In Mozambique, in the 1980s, they were called calamidades, meaning calamity, since they were donated by the West during the civil war.

The Somali also call second-hand clothes hudheey/hudeey, derived from the English phrase “who died?”, implying that such clothes are collected from dead white men and brought to Africa.

Second-hand clothes as “clothes you select or rummage”

Karen Tranberg Hansen in her book “Salaula: The World of Secondhand Clothing in Zambia” notes that the Zambians call them salaula, meaning ‘things you select by rummaging’ while the Malawians call them kaunjika, which in Nyanja means ‘to pick’.

Benhilda Mlambo Masarira, in a tweet, noted that in Zimbabwe, they are called khothama among the Ndembele meaning to bend down, and mpedza nhamo in Shona, meaning to relieve poverty or to eradicate poverty.

To Angelique Gatsinzi, in Rwanda, second-hand clothes are caguwa or chaguwa, a name derived from the Swahili chagua meaning to select. In Uganda, it is mivumba — to bend down and select. Among the Burundians, vuyula, according to Steve Ndikumwenayo, also means rummaging.

A similar meaning is adopted by Zimbabweans living in South Africa. They call the place where such clothes are sold, dunusa, meaning bend-over, while some places are called ematshoko meaning the place of rummaging.

Carl Terver, an editor, informed me that informed me that in Nigeria, it is “Okirika” — a name second-hand clothes borrowed from the place where they were first introduced and sold.

Second-hand clothes as “castoffs”

Richard Ali, the Managing Editor of Jalada Africa — an organization at the forefront of a renewed push for writing and translations in African languages — added that among the Hausa, second-hand clothes are kayan gonjo.
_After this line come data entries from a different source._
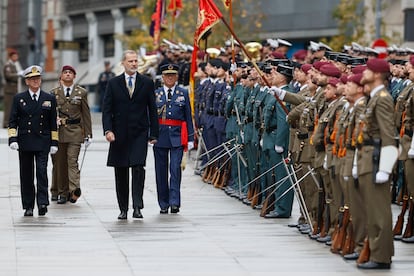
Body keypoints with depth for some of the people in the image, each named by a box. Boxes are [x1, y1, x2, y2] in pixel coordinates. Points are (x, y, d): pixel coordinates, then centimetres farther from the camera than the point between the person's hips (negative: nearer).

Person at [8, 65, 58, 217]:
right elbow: (13, 121, 4)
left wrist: (54, 142, 4)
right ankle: (28, 206, 11)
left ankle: (42, 203, -12)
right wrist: (12, 139, -8)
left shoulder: (49, 99, 7)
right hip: (25, 142, 1)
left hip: (42, 142, -1)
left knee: (41, 171, -13)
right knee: (26, 174, 4)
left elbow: (53, 123, 9)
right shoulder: (19, 99, 5)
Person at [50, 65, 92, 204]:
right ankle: (62, 193, 10)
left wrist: (88, 134, 3)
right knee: (59, 163, 3)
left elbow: (86, 114, 7)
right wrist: (54, 118, -11)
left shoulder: (81, 92, 6)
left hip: (75, 131, -2)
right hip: (58, 130, 2)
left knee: (72, 160, -14)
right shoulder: (54, 93, 8)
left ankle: (74, 190, -23)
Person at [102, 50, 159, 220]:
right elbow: (107, 109, 2)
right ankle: (123, 209, 13)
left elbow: (152, 110, 7)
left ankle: (137, 207, -17)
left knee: (138, 168, -16)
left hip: (139, 134, -1)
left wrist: (153, 134, 3)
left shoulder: (147, 83, 6)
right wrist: (108, 130, -12)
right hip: (119, 134, 1)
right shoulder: (113, 83, 6)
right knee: (121, 173, 6)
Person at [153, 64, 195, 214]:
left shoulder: (183, 93, 7)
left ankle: (174, 202, -12)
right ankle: (163, 204, 12)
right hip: (160, 135, 1)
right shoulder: (155, 94, 8)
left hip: (177, 135, -1)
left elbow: (188, 117, 7)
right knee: (161, 170, 4)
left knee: (175, 168, -12)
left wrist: (190, 138, 3)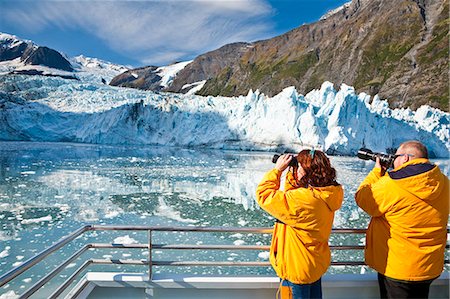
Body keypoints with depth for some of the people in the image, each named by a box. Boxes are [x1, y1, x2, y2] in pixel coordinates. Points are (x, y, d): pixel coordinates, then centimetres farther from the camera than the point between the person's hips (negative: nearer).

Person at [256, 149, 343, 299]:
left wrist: (277, 169, -18)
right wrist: (291, 174, -3)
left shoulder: (302, 199, -34)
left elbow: (263, 194, -25)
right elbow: (290, 198, 6)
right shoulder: (326, 194, -7)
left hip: (298, 269, -8)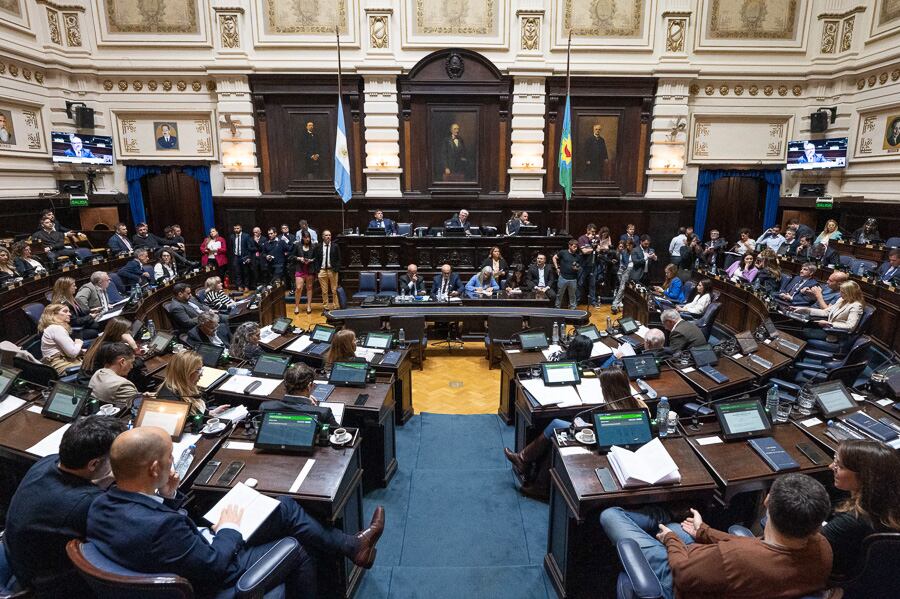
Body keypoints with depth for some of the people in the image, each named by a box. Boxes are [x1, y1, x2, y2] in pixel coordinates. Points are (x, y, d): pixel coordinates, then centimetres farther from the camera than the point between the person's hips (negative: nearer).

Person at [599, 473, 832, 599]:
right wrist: (705, 532, 10)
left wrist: (670, 540, -1)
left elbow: (683, 573, -23)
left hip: (677, 576, -6)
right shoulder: (822, 550, -25)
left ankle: (656, 523, 31)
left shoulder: (733, 556, -45)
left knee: (609, 515, 7)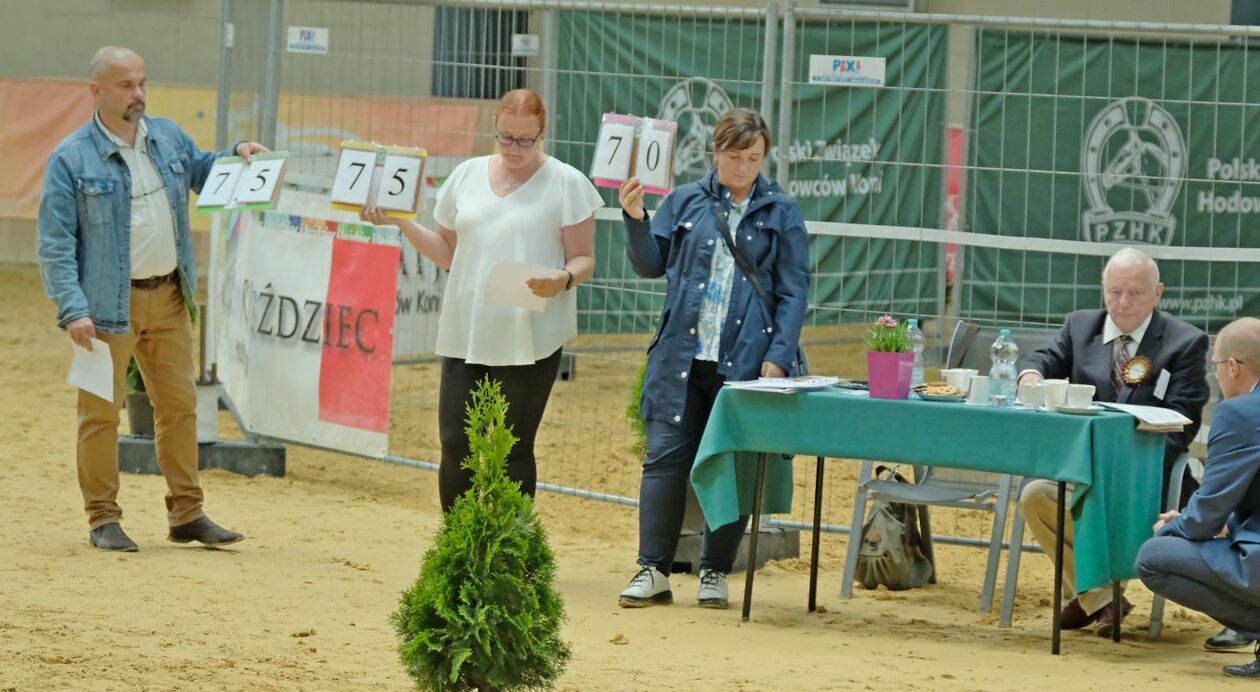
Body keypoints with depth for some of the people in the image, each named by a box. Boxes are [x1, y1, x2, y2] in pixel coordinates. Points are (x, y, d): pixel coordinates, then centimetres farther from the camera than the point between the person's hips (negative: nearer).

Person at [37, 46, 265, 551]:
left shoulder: (168, 138, 7)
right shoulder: (72, 159, -10)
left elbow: (201, 172, 28)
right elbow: (55, 243, -11)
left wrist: (236, 154, 7)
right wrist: (73, 310, -20)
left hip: (169, 298, 6)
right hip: (108, 305, -6)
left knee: (179, 405, 9)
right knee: (101, 411, 0)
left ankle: (187, 514, 18)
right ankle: (103, 519, 8)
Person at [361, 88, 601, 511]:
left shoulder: (566, 184, -1)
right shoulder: (467, 176, 12)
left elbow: (583, 259, -1)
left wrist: (563, 279, -22)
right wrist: (400, 222, 5)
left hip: (528, 337, -4)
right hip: (465, 331, 4)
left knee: (512, 452, 0)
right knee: (455, 445, 0)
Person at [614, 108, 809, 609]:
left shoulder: (781, 214, 5)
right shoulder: (685, 202, 9)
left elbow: (793, 292, 3)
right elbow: (652, 265, 10)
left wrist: (778, 357, -7)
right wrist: (635, 220, -7)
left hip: (746, 362, -1)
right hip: (682, 359, 1)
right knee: (665, 458, -2)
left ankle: (715, 573, 12)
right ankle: (653, 571, 3)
Gonjo means castoffs.

In Togo, they are called abloni or sogava meaning ‘bring your money’ or ‘pay whatever you have’, owing to the belief that castoffs are comparatively cheap.

The critically acclaimed and celebrated writer Hawa Jande Golakai enriched our conversation, adding that in Liberia, they are called dogafleh meaning old clothes, the kind you find at the bend down boutique.

Among the Luo in Kenya, second-hand clothes are called omboto, meaning flea, a name depicts such items as having fleas. To buy omboto was associated with poverty.

These names impart local meaning on second-hand clothes imports. They carry the source reference, which is the West: Europe and America. They carry the reason why they are no longer used in their countries of origin: their owners died, they are castoffs, they are of no use in the country of origin or are humanitarian aid. Other references capture the market situation: how they are packaged or how they are sold, in terms of shaking, sorting, selecting, bending.

Second-hand clothes carry both the individual and collective identity of their origin, that is, the fashion, style, and aesthetics. As discarded and unwanted items, second-hand clothes mediate notions of dignity and well-being. As imported commodities, second-hand clothes reference the nature of trade relations between Africa and the West, and how such relations influence local production. They are characteristic of the hegemonic domination of local markets by western commodities, a pertinent concern in the face of the United States onslaught on East Africa’s attempt to ban importation of second-hand clothes in order boost domestic textile manufacturing industry.